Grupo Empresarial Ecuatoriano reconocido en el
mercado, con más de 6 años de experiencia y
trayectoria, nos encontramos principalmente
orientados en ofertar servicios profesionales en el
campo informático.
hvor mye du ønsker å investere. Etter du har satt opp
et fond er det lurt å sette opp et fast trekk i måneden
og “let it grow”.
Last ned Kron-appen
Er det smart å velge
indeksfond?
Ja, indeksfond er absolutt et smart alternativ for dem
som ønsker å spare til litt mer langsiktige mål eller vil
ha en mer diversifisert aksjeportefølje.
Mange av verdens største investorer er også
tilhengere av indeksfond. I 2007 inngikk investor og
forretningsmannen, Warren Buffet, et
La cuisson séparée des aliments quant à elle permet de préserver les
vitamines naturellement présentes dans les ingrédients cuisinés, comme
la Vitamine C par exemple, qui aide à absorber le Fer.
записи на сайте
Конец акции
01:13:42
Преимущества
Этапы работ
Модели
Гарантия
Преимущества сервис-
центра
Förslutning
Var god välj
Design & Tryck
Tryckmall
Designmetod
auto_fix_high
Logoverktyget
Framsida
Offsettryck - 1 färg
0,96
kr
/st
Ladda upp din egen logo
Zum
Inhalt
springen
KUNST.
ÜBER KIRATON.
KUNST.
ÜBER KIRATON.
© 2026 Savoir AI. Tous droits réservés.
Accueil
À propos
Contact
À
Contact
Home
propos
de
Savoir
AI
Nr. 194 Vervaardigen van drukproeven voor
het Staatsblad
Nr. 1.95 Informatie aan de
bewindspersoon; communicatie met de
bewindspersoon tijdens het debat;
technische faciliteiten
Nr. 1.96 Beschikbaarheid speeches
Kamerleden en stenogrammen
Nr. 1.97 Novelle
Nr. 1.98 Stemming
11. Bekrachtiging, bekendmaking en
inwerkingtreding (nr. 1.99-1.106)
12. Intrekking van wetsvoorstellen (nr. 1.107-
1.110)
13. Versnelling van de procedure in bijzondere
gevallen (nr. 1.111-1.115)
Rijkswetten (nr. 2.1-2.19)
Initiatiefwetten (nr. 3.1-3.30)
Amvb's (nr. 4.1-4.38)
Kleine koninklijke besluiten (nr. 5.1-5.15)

▸ What is expected: In the entries above, change every "Contact" to "Contactez-nous" and write out all the lines again, keeping everything else the same.

▸ Task response:
Grupo Empresarial Ecuatoriano reconocido en el
mercado, con más de 6 años de experiencia y
trayectoria, nos encontramos principalmente
orientados en ofertar servicios profesionales en el
campo informático.
hvor mye du ønsker å investere. Etter du har satt opp
et fond er det lurt å sette opp et fast trekk i måneden
og “let it grow”.
Last ned Kron-appen
Er det smart å velge
indeksfond?
Ja, indeksfond er absolutt et smart alternativ for dem
som ønsker å spare til litt mer langsiktige mål eller vil
ha en mer diversifisert aksjeportefølje.
Mange av verdens største investorer er også
tilhengere av indeksfond. I 2007 inngikk investor og
forretningsmannen, Warren Buffet, et
La cuisson séparée des aliments quant à elle permet de préserver les
vitamines naturellement présentes dans les ingrédients cuisinés, comme
la Vitamine C par exemple, qui aide à absorber le Fer.
записи на сайте
Конец акции
01:13:42
Преимущества
Этапы работ
Модели
Гарантия
Преимущества сервис-
центра
Förslutning
Var god välj
Design & Tryck
Tryckmall
Designmetod
auto_fix_high
Logoverktyget
Framsida
Offsettryck - 1 färg
0,96
kr
/st
Ladda upp din egen logo
Zum
Inhalt
springen
KUNST.
ÜBER KIRATON.
KUNST.
ÜBER KIRATON.
© 2026 Savoir AI. Tous droits réservés.
Accueil
À propos
Contactez-nous
À
Contactez-nous
Home
propos
de
Savoir
AI
Nr. 194 Vervaardigen van drukproeven voor
het Staatsblad
Nr. 1.95 Informatie aan de
bewindspersoon; communicatie met de
bewindspersoon tijdens het debat;
technische faciliteiten
Nr. 1.96 Beschikbaarheid speeches
Kamerleden en stenogrammen
Nr. 1.97 Novelle
Nr. 1.98 Stemming
11. Bekrachtiging, bekendmaking en
inwerkingtreding (nr. 1.99-1.106)
12. Intrekking van wetsvoorstellen (nr. 1.107-
1.110)
13. Versnelling van de procedure in bijzondere
gevallen (nr. 1.111-1.115)
Rijkswetten (nr. 2.1-2.19)
Initiatiefwetten (nr. 3.1-3.30)
Amvb's (nr. 4.1-4.38)
Kleine koninklijke besluiten (nr. 5.1-5.15)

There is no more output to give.